Smithville/Louis Smith
(Blue Note 1594)
(Blue Note 1594)
モダントランペットについて話そうとするとやはりガレスピーから始めなくてはなりませんね。彼のスタイルからは2つの流れが発生し、ホットなプレイを主流にする流れと、より少ない音数でリリカルな表現に重きを置いた流れが出来上がったのです。前者の流れを踏襲したのがファッツ・ナヴァロであり後者の流れを追求したのがマイルス・デイビスであったと言われています。この中間のスタイルが、クリフォード・ブラウンであり、ホットな演奏とリリカルなプレイが同居した格好のプレイスタイルであったと言えるのではないでしょうか。このブラウニーの流れが多くの後継者を生んだと考えられています。バード、モーガン、ハードマン、そして本日の主役であるルイ・スミスなどがあげられると思います。中でもスミスは大学で学んだ豊かな音楽的知識をベースにしたインテリジェンス溢れるソロとラッパの美しいサウンドで知られる好プレイヤーですよね。本日は、このスミスのBN第2弾、当時の典型的ハードバップスタイルの演奏を収録した”Smithville”をアップいたします。

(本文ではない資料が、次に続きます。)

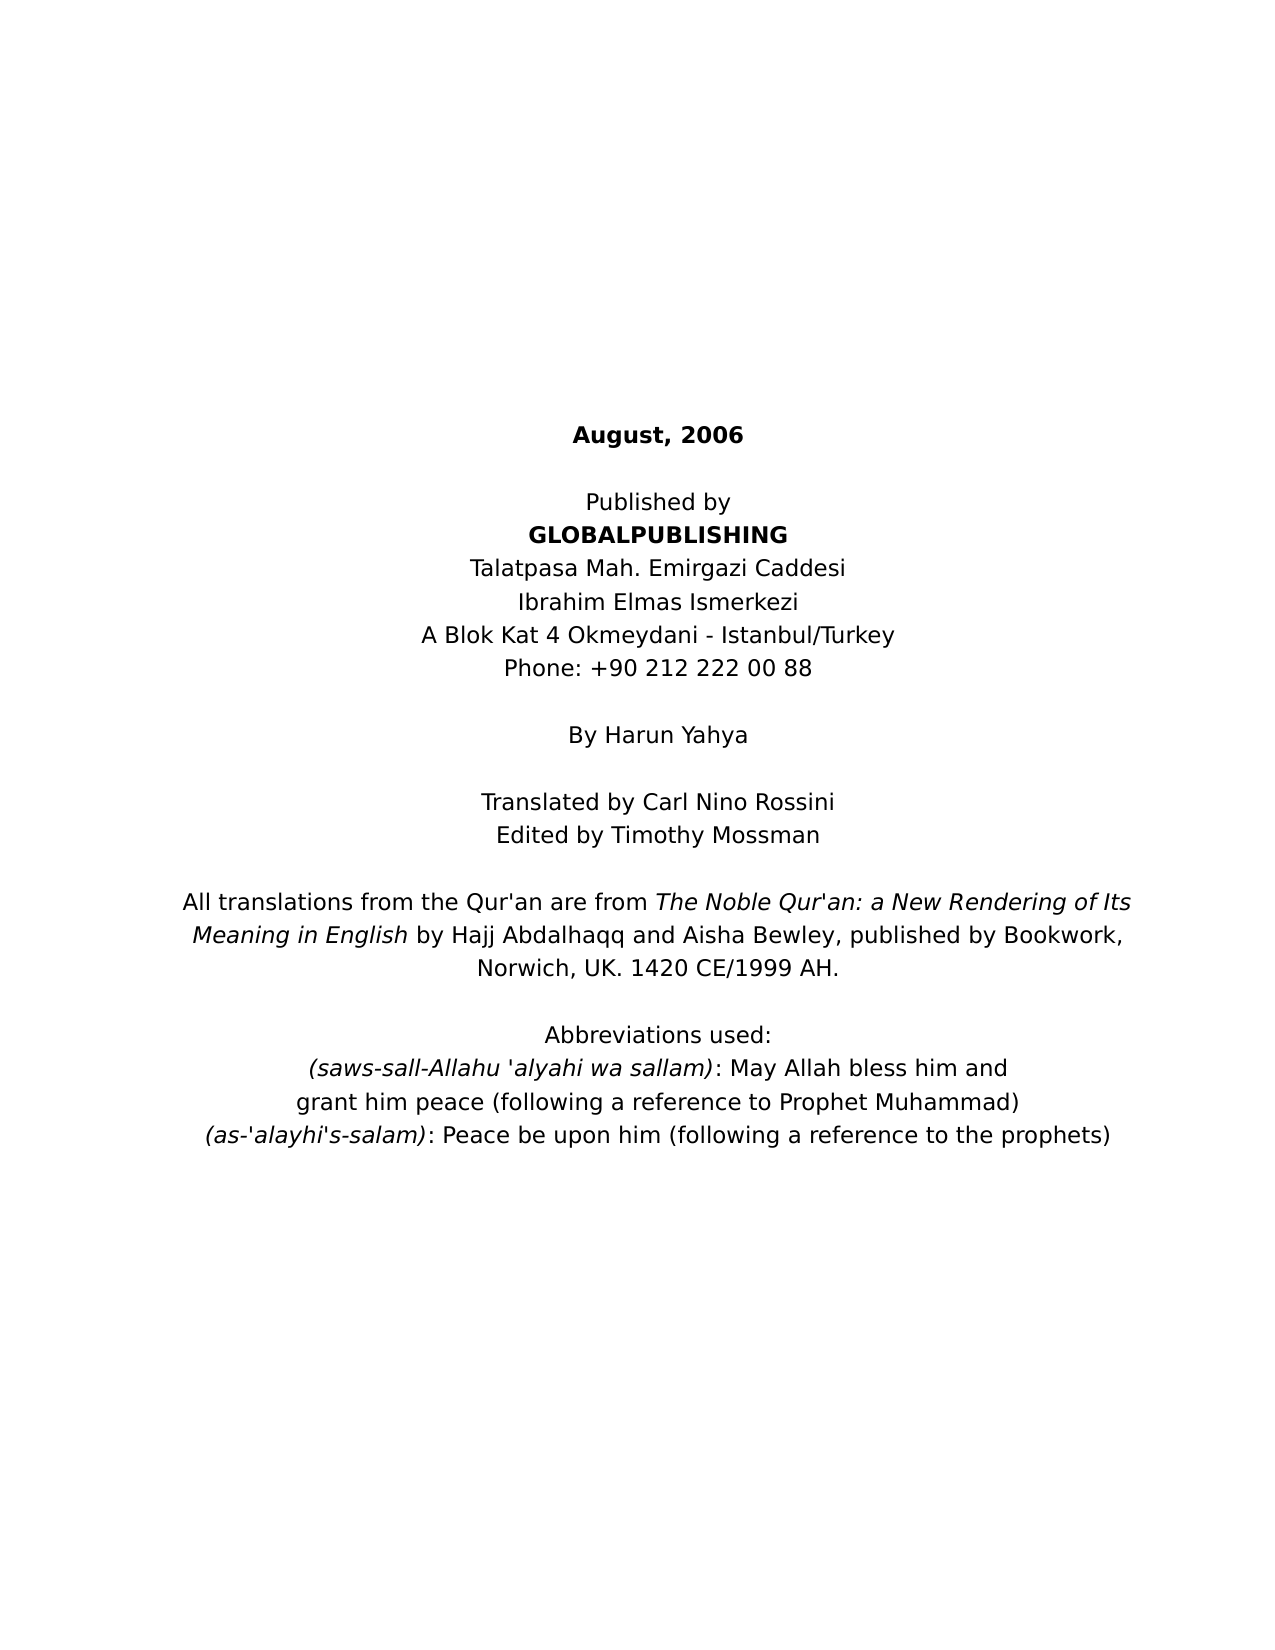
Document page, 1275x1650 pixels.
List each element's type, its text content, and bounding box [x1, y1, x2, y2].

text Edited by Timothy Mossman [112, 817, 1145, 850]
text (as-'alayhi's-salam): Peace be upon him (following a reference to the prophets) [112, 1117, 1145, 1150]
text August, 2006 [112, 417, 1145, 450]
text GLOBALPUBLISHING [112, 517, 1145, 550]
text Phone: +90 212 222 00 88 [112, 650, 1145, 683]
text All translations from the Qur'an are from The Noble Qur'an: a New Rendering of Its Meaning in English by Hajj Abdalhaqq and Aisha Bewley, published by Bookwork, Norwich, UK. 1420 CE/1999 AH. [172, 883, 1145, 983]
text Talatpasa Mah. Emirgazi Caddesi [112, 550, 1145, 583]
text Ibrahim Elmas Ismerkezi [112, 583, 1145, 617]
text Translated by Carl Nino Rossini [112, 783, 1145, 817]
text Published by [112, 483, 1145, 517]
text Abbreviations used: [112, 1017, 1145, 1050]
text grant him peace (following a reference to Prophet Muhammad) [112, 1083, 1145, 1117]
text (saws-sall-Allahu 'alyahi wa sallam): May Allah bless him and [112, 1050, 1145, 1083]
text By Harun Yahya [112, 717, 1145, 750]
text A Blok Kat 4 Okmeydani - Istanbul/Turkey [112, 617, 1145, 650]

メンバーは2フロント3リズムの典型的ハードバップスタイルで、Louis Smith(tp) Charlie Rouse(ts), Sonny Clark(p), Paul Chambers(b), Art Taylor(ds)の五重奏団です。チェンバースのピチカートで始まりスミスが美しい音色で絡んでテーマが吹奏されるA-1, タイトル曲の出来が最高にいいですよね。ソロは逞しくブルージーなラウズのソロ、ブルリアントなスミス、そしてこういう曲想には抜群の相性を示すクラークの重厚で粘りのあるタッチが聴きものです。そしてB面トップの"Embraceable You"のリリカルなスミスのプレイはこのアルバムのハイライトと思います。クラークのイントロからスミスがテーマを吹くくだりのゾクゾクするような雰囲気は素晴らしいというしかないでしょう。続く"There Will Never Be Another You"とラストの"Later"はblowing session風の演奏で全員に充分なソロスペースが与えられており、各人の個性を生かしたプレイを楽しむ事ができますね。
所有盤はUnited Artistsの輸入モノラル盤です。シグナルポストの前でコートを着て微笑むスミスの表情がいいですね。1500番台後半の雰囲気がよく伝わるアルバムだと思います。